One afternoon in early April, Harry visited the Brandenburg library. “I need information on Bernoulli’s principle.”

“Could you be a bit more specific?” The reference librarian was completely bald but sported a thick black beard as though his facial hair had been relocated from the naked skull.
“Bernoulli studied planes,… aerodynamics.”

The librarian came out from behind the desk and led Harry up a flight of stairs to the rear of the building. “You should find what you're looking here.” He pointed to a row of books at chest height and went back to his post. Harry selected three volumes and took them into the reading room. Daniel Bernoulli. He found a lengthy reference in the appendices of the second book.

The bulge in the upper surface of an airplane wing makes this surface longer than the lower portion. Because the air above moves faster, it exerts less pressure creating an upward imbalance.



Harry began making notes. At the photocopier, he reproduced several diagrams, went back to the table where he had left the other books and began putting together a bibliography of sources and quotes.

Less pressure is exerted by a fluid that is flowing faster than ...

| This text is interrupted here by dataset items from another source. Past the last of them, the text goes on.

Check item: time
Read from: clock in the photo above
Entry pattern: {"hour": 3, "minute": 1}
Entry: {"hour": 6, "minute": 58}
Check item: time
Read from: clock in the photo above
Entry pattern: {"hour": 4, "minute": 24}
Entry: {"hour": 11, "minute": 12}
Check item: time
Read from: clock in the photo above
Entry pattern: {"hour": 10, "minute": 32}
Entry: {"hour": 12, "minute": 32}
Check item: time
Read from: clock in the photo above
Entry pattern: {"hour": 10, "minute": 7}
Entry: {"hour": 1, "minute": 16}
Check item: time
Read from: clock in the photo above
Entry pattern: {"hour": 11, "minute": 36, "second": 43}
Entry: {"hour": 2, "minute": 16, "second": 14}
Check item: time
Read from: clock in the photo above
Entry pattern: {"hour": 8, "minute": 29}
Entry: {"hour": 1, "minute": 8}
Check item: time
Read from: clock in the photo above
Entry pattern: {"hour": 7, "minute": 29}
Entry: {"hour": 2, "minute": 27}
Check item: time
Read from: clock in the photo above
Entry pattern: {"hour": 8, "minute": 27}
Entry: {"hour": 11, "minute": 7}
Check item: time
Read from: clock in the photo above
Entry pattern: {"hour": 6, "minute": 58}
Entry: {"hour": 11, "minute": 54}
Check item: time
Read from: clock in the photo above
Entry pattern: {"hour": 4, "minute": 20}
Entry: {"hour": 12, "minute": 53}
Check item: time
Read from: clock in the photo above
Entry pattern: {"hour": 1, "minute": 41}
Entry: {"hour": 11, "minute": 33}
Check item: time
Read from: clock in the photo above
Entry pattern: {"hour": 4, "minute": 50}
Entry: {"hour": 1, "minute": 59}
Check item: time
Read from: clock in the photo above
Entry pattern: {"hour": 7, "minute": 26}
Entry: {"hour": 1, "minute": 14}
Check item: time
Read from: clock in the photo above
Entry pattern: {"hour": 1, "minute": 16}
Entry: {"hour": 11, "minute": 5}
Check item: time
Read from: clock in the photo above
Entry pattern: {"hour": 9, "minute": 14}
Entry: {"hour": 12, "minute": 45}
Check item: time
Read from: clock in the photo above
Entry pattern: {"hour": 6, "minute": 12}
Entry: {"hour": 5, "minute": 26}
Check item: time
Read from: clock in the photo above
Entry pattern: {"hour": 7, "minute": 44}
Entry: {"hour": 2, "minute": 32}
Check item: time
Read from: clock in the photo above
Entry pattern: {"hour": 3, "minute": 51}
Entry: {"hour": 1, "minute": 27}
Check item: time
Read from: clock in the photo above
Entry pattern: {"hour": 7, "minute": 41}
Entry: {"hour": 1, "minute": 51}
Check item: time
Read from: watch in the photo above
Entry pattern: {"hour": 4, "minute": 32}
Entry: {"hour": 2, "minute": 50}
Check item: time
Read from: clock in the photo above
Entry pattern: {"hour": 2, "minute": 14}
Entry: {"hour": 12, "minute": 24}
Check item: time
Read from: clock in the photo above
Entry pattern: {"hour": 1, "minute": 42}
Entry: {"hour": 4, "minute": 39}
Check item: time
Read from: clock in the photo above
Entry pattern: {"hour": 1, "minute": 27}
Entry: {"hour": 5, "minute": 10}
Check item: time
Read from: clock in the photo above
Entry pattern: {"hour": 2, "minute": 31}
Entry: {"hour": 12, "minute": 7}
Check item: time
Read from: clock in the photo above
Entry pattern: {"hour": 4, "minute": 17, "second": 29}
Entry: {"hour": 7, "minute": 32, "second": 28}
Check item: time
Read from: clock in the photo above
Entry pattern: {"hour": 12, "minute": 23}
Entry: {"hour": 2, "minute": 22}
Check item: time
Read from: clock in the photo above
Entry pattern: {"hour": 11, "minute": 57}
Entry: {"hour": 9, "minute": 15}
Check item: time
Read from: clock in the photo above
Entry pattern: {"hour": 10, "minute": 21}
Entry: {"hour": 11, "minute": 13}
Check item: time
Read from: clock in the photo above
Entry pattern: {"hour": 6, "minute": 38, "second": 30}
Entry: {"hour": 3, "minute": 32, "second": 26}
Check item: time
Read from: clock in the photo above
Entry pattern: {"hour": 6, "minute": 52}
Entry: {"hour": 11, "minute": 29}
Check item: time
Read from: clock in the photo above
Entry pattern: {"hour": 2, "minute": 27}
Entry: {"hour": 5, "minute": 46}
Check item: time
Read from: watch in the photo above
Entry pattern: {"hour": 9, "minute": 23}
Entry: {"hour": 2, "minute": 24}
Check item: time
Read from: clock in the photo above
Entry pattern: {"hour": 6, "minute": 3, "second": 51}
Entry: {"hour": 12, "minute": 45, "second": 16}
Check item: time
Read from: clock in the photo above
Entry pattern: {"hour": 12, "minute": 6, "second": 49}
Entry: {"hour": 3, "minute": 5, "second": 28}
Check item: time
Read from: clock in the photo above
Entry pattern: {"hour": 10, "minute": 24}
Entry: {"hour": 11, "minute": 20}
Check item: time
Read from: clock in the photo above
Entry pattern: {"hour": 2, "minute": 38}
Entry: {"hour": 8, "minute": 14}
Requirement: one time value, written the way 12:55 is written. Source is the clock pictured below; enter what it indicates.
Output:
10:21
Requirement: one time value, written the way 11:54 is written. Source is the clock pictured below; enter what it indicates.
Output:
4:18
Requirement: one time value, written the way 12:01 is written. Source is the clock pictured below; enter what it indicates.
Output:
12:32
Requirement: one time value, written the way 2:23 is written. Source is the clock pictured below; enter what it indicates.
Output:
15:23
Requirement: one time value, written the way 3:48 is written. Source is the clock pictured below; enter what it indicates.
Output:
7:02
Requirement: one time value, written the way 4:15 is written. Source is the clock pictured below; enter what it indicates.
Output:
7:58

“Fancy meeting you here!” Mavis Calhoun was standing on the far side of the table clutching a sheet of paper in her hand. She wore a summery cotton dress and a string of pearl. The impish smile tore his heart out, churned his mind to mush. She raised the sheet up over her head like a trophy. “You’re looking at the happiest woman in the world! That man,” she gestured in the direction of the reference librarian, “gave me this list of the one hundred favorite novels recommended by the American Library Guild.”

“And you’re going to read everyone.”

“A to Z!” Mavis grinned. “Problem is, I don’t recognize much of any of the authors. My reading to this point has been somewhat …erotic ”

“Erratic,” Harry corrected.

“Yah, that too.” Mavis bent over the table and positioned the sheet under his nose. “How’s this one?”

A Tree Grows in Brooklyn

- Harry’s English literature class read the novel in his junior year. “I think you’d like it. It’s about this girl growing up -”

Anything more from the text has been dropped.